A note on a terminological peculiarity—in this paper the authors stray from a loose consensus on terminology used to describe properties of compression techniques and algorithms. Specifically, ‘compression computational efficiency’ (or, abbreviated, compression efficiency) is used to denote the efficiency with which a technique-algorithm makes use of the available computing resources. While it is true that this information is generally represented by a measure called ‘compression complexity’ (Man, Docef, & Kossentini, 2005), and that Santa-Cruz, Ebrahimi, Askelof, Larsson, & Christopoulos (2000) used the term ‘compression efficiency’ to denote the ability of an algorithm to maximize the visual quality of a compressed image versus the number of bits used to represent it, the authors feel that this variation is justified. This paper takes pains to talk about the complexity of compression algorithms as something distinct from the behavior of those algorithms on actual hardware. Thus it would have been needlessly confusing to draw this distinction while using nearly indistinguishable terminology.

In most cases, compression efficiency is more of a computational efficiency measure of the implementation of a compression technique rather than a computational efficiency measure of a compression algorithm per se. If the compression algorithm is implemented according to standard, different implementations of the same compression algorithm should produce the same compression ratio and quality of the decompressed image. Therefore, compression efficiency is also a way to estimate the difference between these encodings (Man et al., 2005).
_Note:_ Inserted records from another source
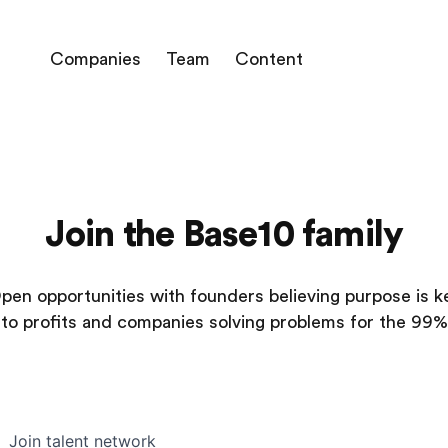
Companies
Team
Content
Join the Base10 family
pen opportunities with founders believing purpose is k
to profits and companies solving problems for the 99%
Join talent network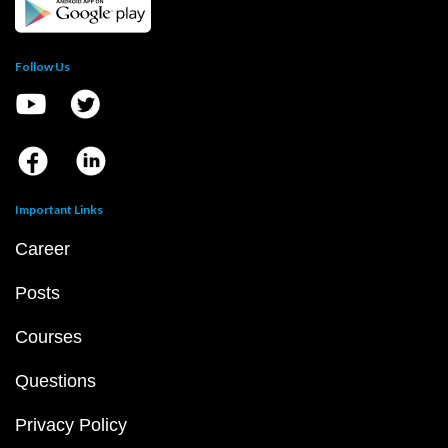
Follow Us
Important Links
Career
Posts
Courses
Questions
Privacy Policy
In authors previous research (Dragan & Ivetic, 2009a; Dragan & Ivetic, 2010) two aspects of image compression technique quality were identified:

  • Presentational: Whether lossy compression preserved enough visual information for the given task.

  • Technical: Used to define technical quality of compression technique itself which measures the overall cost of an image compression technique in terms of resource usage. Different metrics are used to assess the compression efficiency, types of compression features and quality of the features implementation, compression ratio, and other technical aspects of a compression technique.

Key Terms in this Chapter

Algorithm Complexity: Refers to the time performance of an algorithm, how fast or slow particular algorithm performs.

Image compression: Reducing the size in bytes of a graphics file in order to achieve data transmission and/or storage in an efficient form. It may be lossy or lossless.

Execution Time: The time elapsed between the start and completion of a task.

Compression Evaluation: An evaluation of compression techniques quality or effectiveness. Usually, it is used to decide which image compression technique should be used in a given application.

Main Memory Utilization: Refers to the amount of main memory used during software execution.

Processor Utilization: Refers to the amount of work handled by a CPU.

Execution Speed: The speed with which a computational device/software can execute instructions.

Medical Image Compression: Image compression applied to medical images, usually constrained with the goal of retaining the diagnostically important image data.

Computational Efficiency: The properties of an algorithm/software which relate to the amount of computational resources used by algorithm/software. An algorithm/software must be analyzed to determine its resource usage.